**OBJETIVOS:**
1. Transcreva do excerto sobre o requerimento o trecho que vai de "Por requerimento apresentado" até "a essa liquidação.", inclusive.
2. Enumere todos os intervenientes processuais referidos no excerto sobre o requerimento.
3. Prossiga o excerto sobre o requerimento a partir do ponto em que termina.

Por requerimento apresentado em 31-07-2014, o Requerente, depois de declarar ter recebido notas de cobrança da segunda prestação do IS sobre os imóveis em causa e de ter procedido ao pagamento respectivo, veio requerer ao Tribunal que condenasse a Requerida à restituição das importâncias indevidamente pagas e ao pagamento dos correspondentes juros indemnizatórios.

No mesmo requerimento superveniente, o Requerente indicou ter sido notificado da anulação da liquidação n.º 2014…, referente ao prédio urbano afecto a armazéns e actividade industrial, descrito sob o artigo matricial … da Freguesia … - Charneca da Caparica e, consequentemente, declarou desistir do pedido quanto a essa liquidação.

**MATERIAL FORNECIDO:**
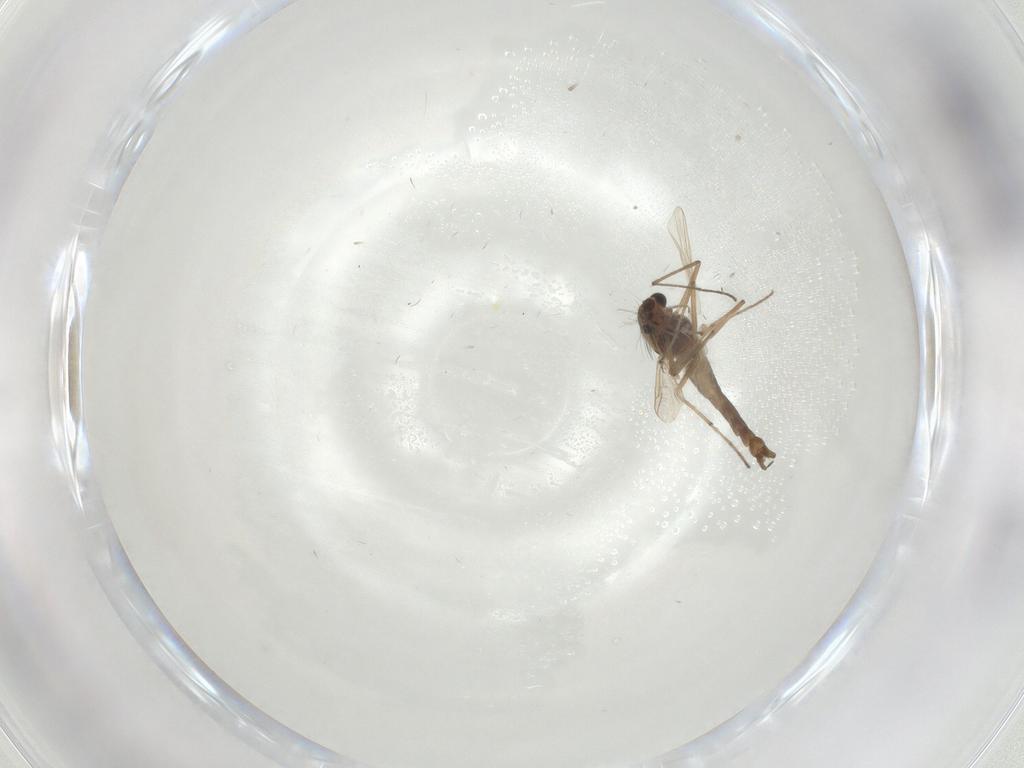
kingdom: Animalia
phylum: Arthropoda
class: Insecta
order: Diptera
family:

**RESULTADOS DO EXERCÍCIO:**
1.
Por requerimento apresentado em 31-07-2014, o Requerente, depois de declarar ter recebido notas de cobrança da segunda prestação do IS sobre os imóveis em causa e de ter procedido ao pagamento respectivo, veio requerer ao Tribunal que condenasse a Requerida à restituição das importâncias indevidamente pagas e ao pagamento dos correspondentes juros indemnizatórios.

No mesmo requerimento superveniente, o Requerente indicou ter sido notificado da anulação da liquidação n.º 2014…, referente ao prédio urbano afecto a armazéns e actividade industrial, descrito sob o artigo matricial … da Freguesia … - Charneca da Caparica e, consequentemente, declarou desistir do pedido quanto a essa liquidação.

2. Requerente, Requerida, Tribunal

3.
  1. Resposta

Na sua resposta ao pedido de pronúncia arbitral, a Requerida AT -Autoridade Tributária e Aduaneira pugna pela improcedência do pedido, alegando, em síntese, o seguinte:

 

  1. Quanto à ilegalidade por erro nos pressupostos da aplicação da verba 28.1 da TGIS
  1. Na ausência de qualquer definição sobre os conceitos de prédio urbano, terreno para construção e afectação habitacional em sede de IS, há que recorrer ao CIMI na procura de uma definição que permita aferir da eventual sujeição a IS, de acordo com o previsto no art. 67º, nº 2 do CIS na redacção dada pela Lei nº 55-A/2012, de 29/10;
  2. Dispõe o nº 1 do art. 2º do CIMI que “prédio é toda a fracção de território, abrangendo águas, plantações, edifícios e construções de qualquer natureza nela incorporados ou assentes, com carácter de permanência, desde que faça parte do património de uma pessoa singular ou colectiva e, em circunstâncias normais tenha valor económico, bem como as águas, plantações, edifícios ou construções, nas circunstâncias anteriores, dotados de autonomia económica em relação ao terreno onde se encontrem implantados, embora situados numa fracção de território que constitua parte integrante de um património diverso ou não tenha natureza patrimonial”.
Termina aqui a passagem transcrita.